The soundtrack of Lumines Remastered is identical to the original Lumines. Of course, Shinin’ by Mondo Grosso is there, as well as the three other Mondo Grosso licensed songs. The game’s classic house grooves and occasional diversions to breakbeats and ambient music are still as eclectic as back in the day. The balance of Mondo Grosso’s glossy house tracks, Takayuki Nakamura’s techno, and graphic designer-turned-composer Katsumi Yokota’s homegrown beats still work well in the game’s favor.

It’s easy to lose an hour or two playing the various modes of the game: try to unlock songs in the challenge mode, race to clear blocks in the time-trial mode, exercise your brain in the puzzle mode, or challenge the CPU/your friends in local puzzle-territory battles. There are 40 skins and 44 in-game avatars to unlock, as well as multiple leader boards to conquer. Lumines Remastered has more than enough content to keep the blocks rotating and dropping.

There are some minor improvements; akin to Lumines II, the challenge mode is split up into basic, shuffle and endless modes; the puzzle mode features puzzles present in Lumines II; and you can pick up to ten skins to play in sequence. Brand new to the game is a Rez-like trance vibration feature, available in the options menu.

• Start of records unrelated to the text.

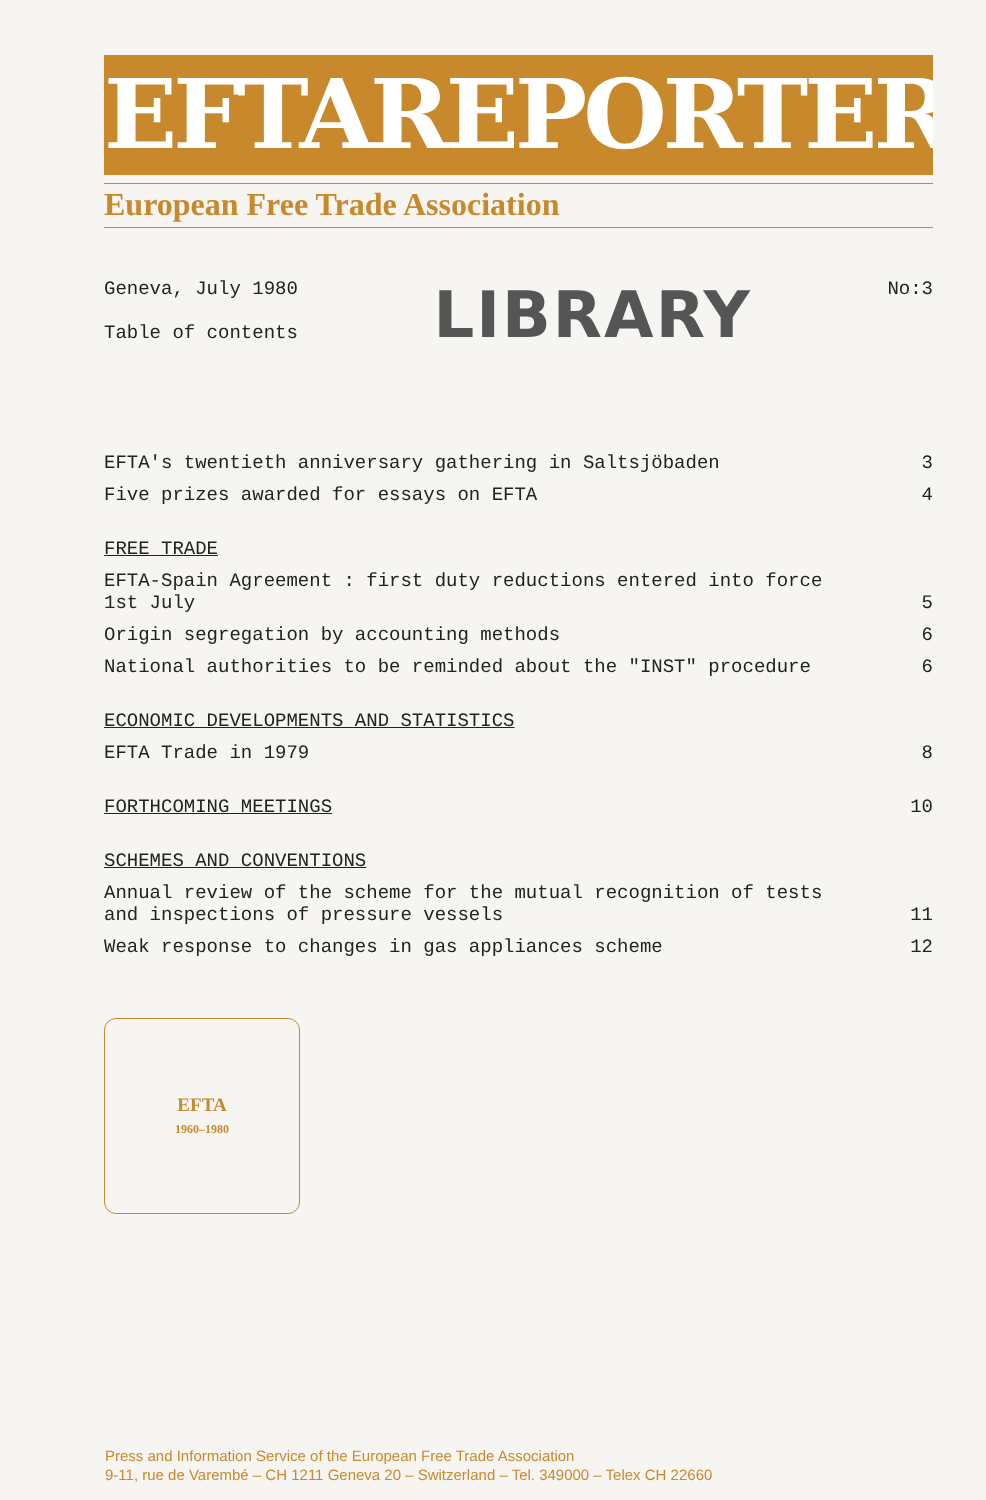EFTAREPORTER
European Free Trade Association
Geneva, July 1980
Table of contents
LIBRARY
No:3
EFTA's twentieth anniversary gathering in Saltsjöbaden 3
Five prizes awarded for essays on EFTA 4
FREE TRADE
EFTA-Spain Agreement : first duty reductions entered into force 1st July 5
Origin segregation by accounting methods 6
National authorities to be reminded about the "INST" procedure 6
ECONOMIC DEVELOPMENTS AND STATISTICS
EFTA Trade in 1979 8
FORTHCOMING MEETINGS 10
SCHEMES AND CONVENTIONS
Annual review of the scheme for the mutual recognition of tests and inspections of pressure vessels 11
Weak response to changes in gas appliances scheme 12
EFTA
1960–1980
Press and Information Service of the European Free Trade Association
9-11, rue de Varembé – CH 1211 Geneva 20 – Switzerland – Tel. 349000 – Telex CH 22660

The core gameplay of Lumines remains as addictive as ever, though its overall difficulty curve escalates quick. It takes serious skill and reflex to survive past level 40, and if chain blocks aren’t used well, the blocks stack up quick. The opponents in Vs. CPU become aggressive by CPU 4, ceding puzzle territory with alarming speed. It’s a relief that there are extensive tutorials and skill-tips available in the menu to help learn the mechanics.